Un engagement gouvernemental en question
L'histoire est simple, du moins en théorie. Depuis plus de trois ans, le gouvernement s'est engagé à réduire la durée hebdomadaire du travail. Pourtant, la mise en œuvre concrète tarde à se faire, et le silence du Ministère de la Fonction Publique, dirigé par Óscar López, est assourdissant. Les organisations syndicales, telles que Comisiones Obreras (CCOO) et la Central Sindical Independiente y de Funcionarios (CSIF), dénoncent un manque de volonté politique et accusent l'administration de chercher des excuses pour esquiver ses engagements.
CCOO, en particulier, pointe du doigt l'inaction de la secrétaire d'État à la Fonction Publique, qui devrait, selon le syndicat, avoir déjà fixé la durée maximale annuelle autorisée pour les 35 heures dans tous les ministères et organismes publics. La situation est d'autant plus frustrante que l'administration a déjà eu recours à des décrets-lois pour augmenter la durée du travail en 2012, sans rencontrer les mêmes difficultés administratives.
La proposition du CSIF, ambitieuse, repose sur deux piliers : une réforme du statut de la fonction publique et l'adoption d'une instruction administrative immédiate. L'objectif est clair : une application généralisée de la semaine de 35 heures dans l'ensemble de l'administration, tout en tenant compte des spécificités de certains corps de fonctionnaires, comme les enseignants et les professionnels de la santé.

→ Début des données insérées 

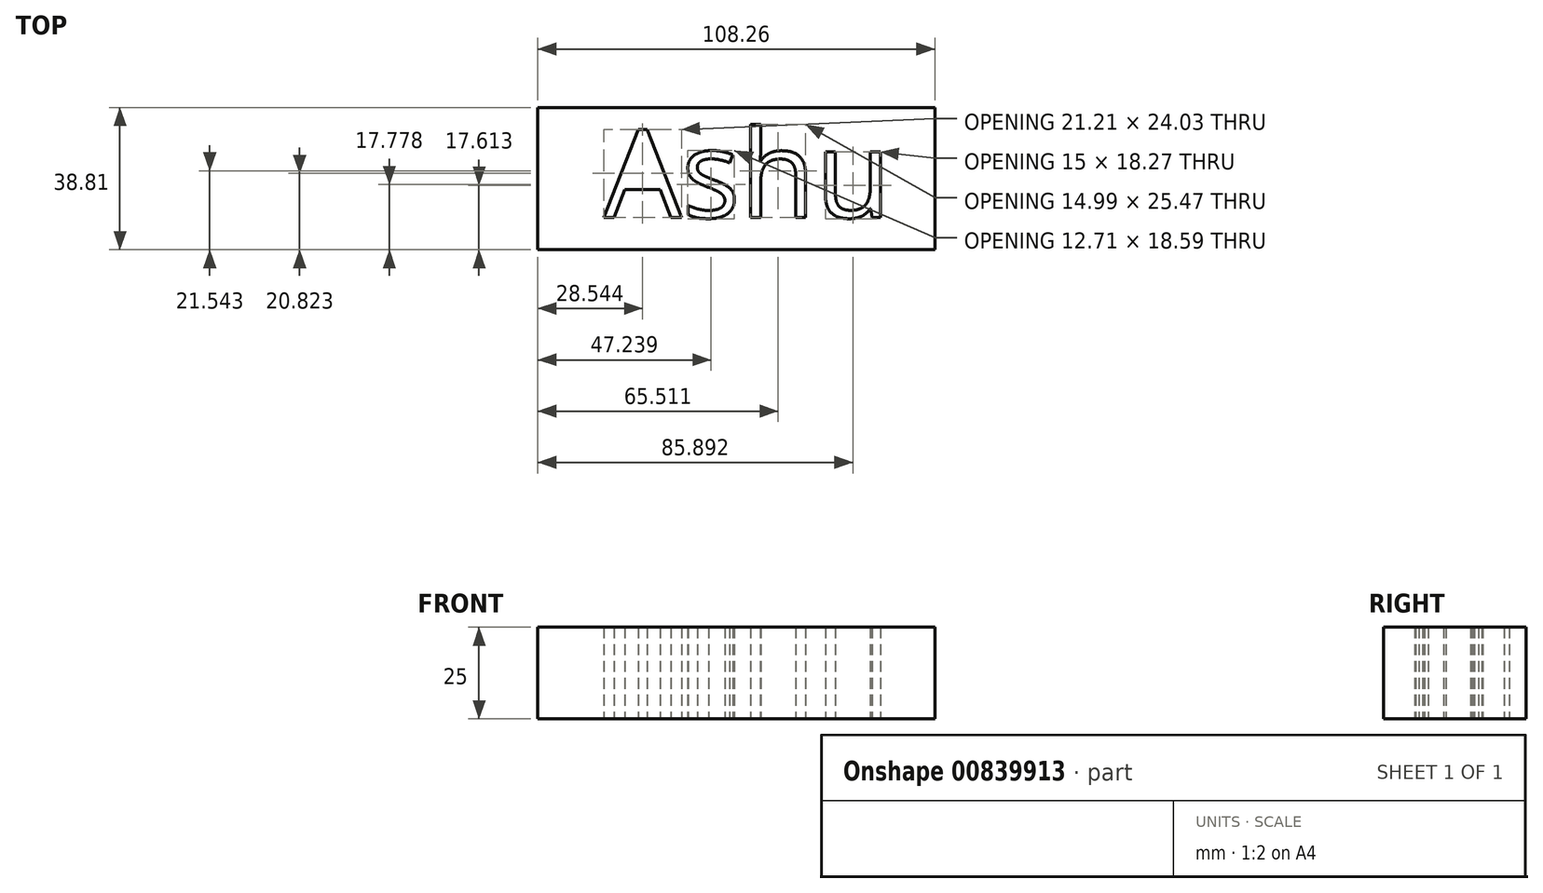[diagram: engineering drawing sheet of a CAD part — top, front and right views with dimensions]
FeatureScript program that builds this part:
annotation { "Feature Type Name" : "Feature", "Feature Type Description" : "" }
export const myFeature = defineFeature(function(context is Context, id is Id, definition is map)
    precondition{}
    {
        {
            var Q0;
            Q0=qCreatedBy(makeId("Top.planeOp"),FACE);
            var sketch = newSketch(context, id + "F0", { "sketchPlane" : qUnion([Q0])});
            skLineSegment(sketch, "E0.bottom", {"start": v(-53.97, 11.74) * mm, "end": v(54.3, 11.74) * mm});
            skLineSegment(sketch, "E0.top", {"start": v(-53.97, -27.07) * mm, "end": v(54.3, -27.07) * mm});
            skLineSegment(sketch, "E0.left", {"start": v(-53.97, 11.74) * mm, "end": v(-53.97, -27.07) * mm});
            skLineSegment(sketch, "E0.right", {"start": v(54.3, 11.74) * mm, "end": v(54.3, -27.07) * mm});
            skText(sketch, "E1", { "text": "Ashu", "fontName": "OpenSans-Regular.ttf"});
            const initialGuessF0  = {"E1": [-0.03603, -0.01826, 1, 0, 0.02413]};
            skSetInitialGuess(sketch, initialGuessF0);
            skSolve(sketch);
        }
        {
            var Q0;
            Q0 = qSketchRegion(id + "F0", true);
            extrude(context, id + "F1", {"entities" : qUnion([Q0]), "depth" : 25 * mm, "offsetDistance" : 25 * mm});
        }
    });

Mais le gouvernement semble privilégier une approche plus subtile, voire insidieuse. Il chercherait à imposer la réduction de la durée du travail sans augmentation des effectifs, en redistribuant simplement les charges de travail entre le personnel existant. Une stratégie qui, selon les syndicats, masquerait un manque de moyens et une absence de véritable volonté de moderniser l'administration publique.
Le contraste est saisissant : le gouvernement met en avant les bons résultats macroéconomiques du pays, mais refuse d'améliorer les conditions de travail de ses propres employés, qui sont parmi les moins bien payés des administrations européennes. La patience s'épuise, et les syndicats envisagent déjà des mobilisations pour faire entendre leur voix et exiger une administration du XXIe siècle, à la hauteur des défis contemporains.
L'absence de consensus entre les organisations syndicales, invoquée par le Ministère de la Fonction Publique comme excuse pour le blocage des négociations, ne convainc pas CCOO. Le syndicat rappelle que l'administration a déjà démontré sa capacité à s'adapter aux crises économiques et sanitaires, et que les fonctionnaires méritent une reconnaissance tangible de leur engagement.
La semaine à venir sera décisive. Si aucun accord n'est trouvé, la colère des fonctionnaires risque de se transformer en un mouvement de protestation de grande ampleur, mettant en péril la stabilité du gouvernement et la modernisation de l'administration publique.